Records excerpted from a collection:
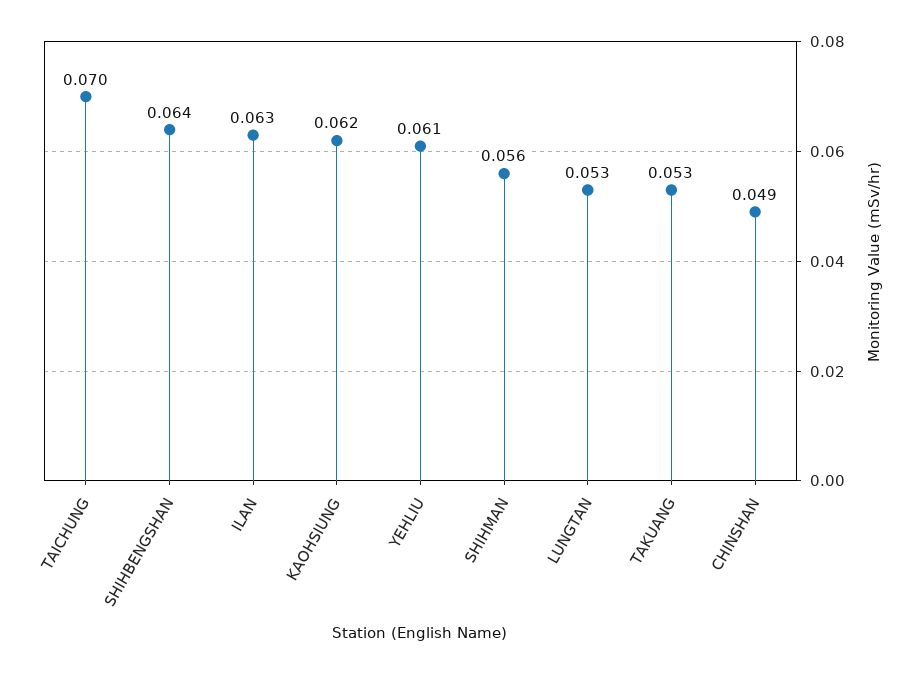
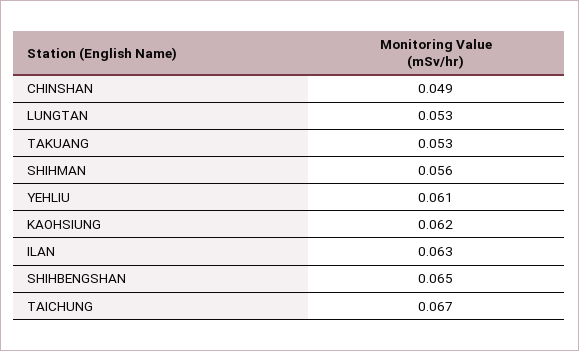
  {
-   "TAICHUNG": 0.07,
+   "TAICHUNG": 0.067,
-   "SHIHBENGSHAN": 0.064,
+   "SHIHBENGSHAN": 0.065,
    "ILAN": 0.063,
    "KAOHSIUNG": 0.062,
    "YEHLIU": 0.061,
    "SHIHMAN": 0.056,
    "LUNGTAN": 0.053,
    "TAKUANG": 0.053,
    "CHINSHAN": 0.049
  }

== Directive ==
Check every line of the records above for the string "SHIHBENGSHAN". Copy those that hold it.

== Result ==
-   "SHIHBENGSHAN": 0.064,
+   "SHIHBENGSHAN": 0.065,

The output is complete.